Moscow Institute of Physics and Technology (State University) , Dolgoprudny 141700 , Moscow Region , Russia.
V.L. Talrose Institute for Energy Problems of Chemical Physics , Russian Academy of Sciences , Moscow 119334 , Russia.
J Proteome Res. 2018 May 4;17(5):1801-1811. doi: 10.1021/acs.jproteome.7b00841. Epub 2018 Apr 16.

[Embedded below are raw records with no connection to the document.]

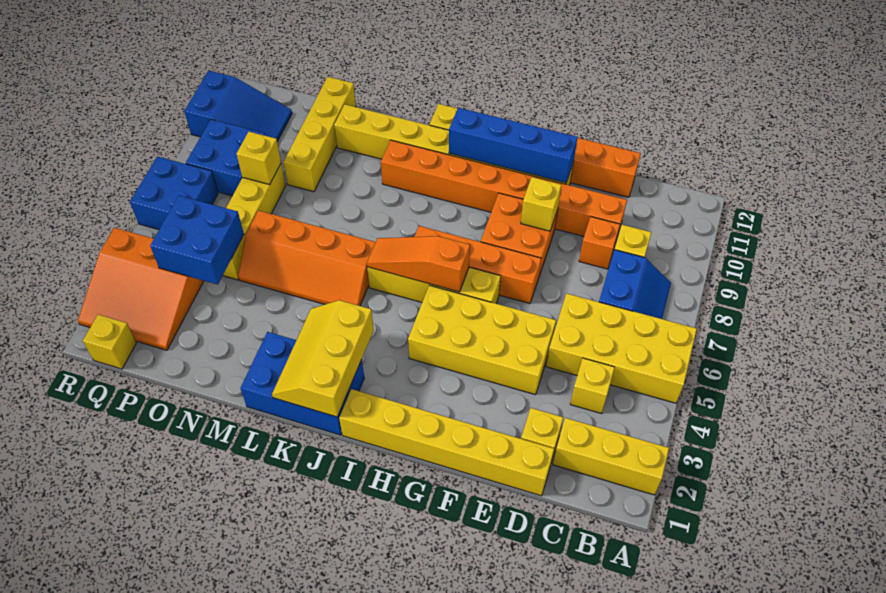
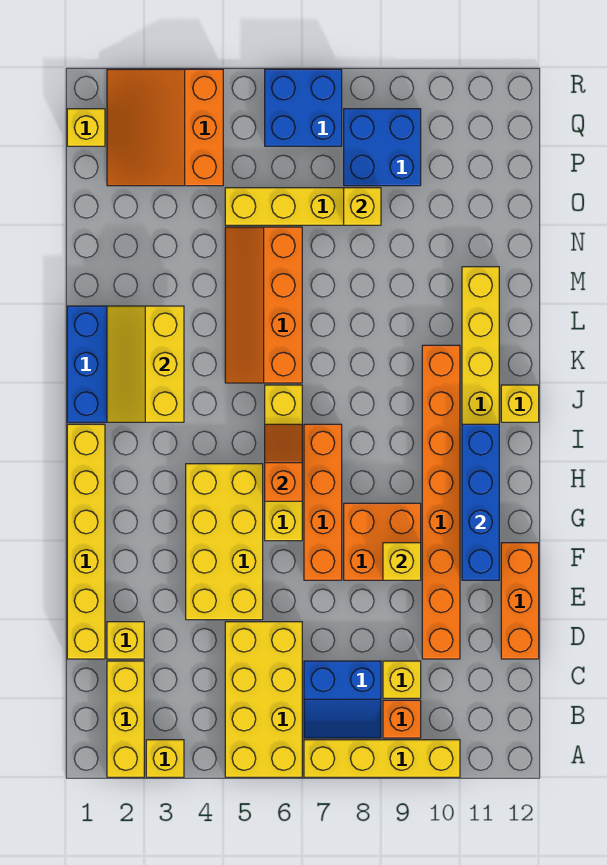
yellow 1x1 brick [570,358,615,414] -> yellow 1x1 brick moved to [146,740,184,777]
orange 1x1 brick [579,217,620,269] -> orange 1x1 brick moved to [383,700,421,738]
orange 1x3 slope [367,236,470,292] -> orange 1x2 slope [265,424,302,501]
yellow 2x3 slope [272,300,374,417] -> yellow 2x3 slope turned to [107,306,184,422]
yellow 1x4 brick [283,77,356,192] -> yellow 1x4 brick moved to [304,740,460,777]
blue 2x2 brick [150,196,244,285] -> none
blue 2x3 slope [184,71,292,142] -> none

The identification of genetically encoded variants at the proteome level is an important problem in cancer proteogenomics. The generation of customized protein databases from DNA or RNA sequencing data is a crucial stage of the identification workflow. Genomic data filtering applied at this stage may significantly modify variant search results, yet its effect is generally left out of the scope of proteogenomic studies. In this work, we focused on this impact using data of exome sequencing and LC-MS/MS analyses of six replicates for eight melanoma cell lines processed by a proteogenomics workflow. The main objectives were identifying variant peptides and revealing the role of the genomic data filtering in the variant identification. A series of six confidence thresholds for single nucleotide polymorphisms and indels from the exome data were applied to generate customized sequence databases of different stringency. In the searches against unfiltered databases, between 100 and 160 variant peptides were identified for each of the cell lines using X!Tandem and MS-GF+ search engines. The recovery rate for variant peptides was ∼1%, which is approximately three times lower than that of the wild-type peptides. Using unfiltered genomic databases for variant searches resulted in higher sensitivity and selectivity of the proteogenomic workflow and positively affected the ability to distinguish the cell lines based on variant peptide signatures.
在癌症蛋白质组学中,鉴定蛋白质组水平上的遗传编码变异是一个重要的问题。从 DNA 或 RNA 测序数据生成定制的蛋白质数据库是鉴定工作流程的关键阶段。在该阶段应用的基因组数据过滤可能会显著改变变异搜索结果,但它的影响通常不在蛋白质组学研究的范围内。在这项工作中,我们使用来自六个黑色素瘤细胞系的外显子测序和 LC-MS/MS 分析数据,针对这一影响进行了重点研究,这些细胞系通过蛋白质组学工作流程进行了处理。主要目标是鉴定变异肽并揭示基因组数据过滤在变异鉴定中的作用。我们应用了外显子数据中单核苷酸多态性和插入缺失的六个置信度阈值,以生成不同严格程度的定制序列数据库。在针对未过滤数据库的搜索中,使用 X!Tandem 和 MS-GF+搜索引擎,每个细胞系都鉴定出了 100 到 160 个变异肽。变异肽的回收率约为 1%,大约比野生型肽低三倍。使用未过滤的基因组数据库进行变异搜索提高了蛋白质组学工作流程的灵敏度和选择性,并有助于根据变异肽特征区分细胞系。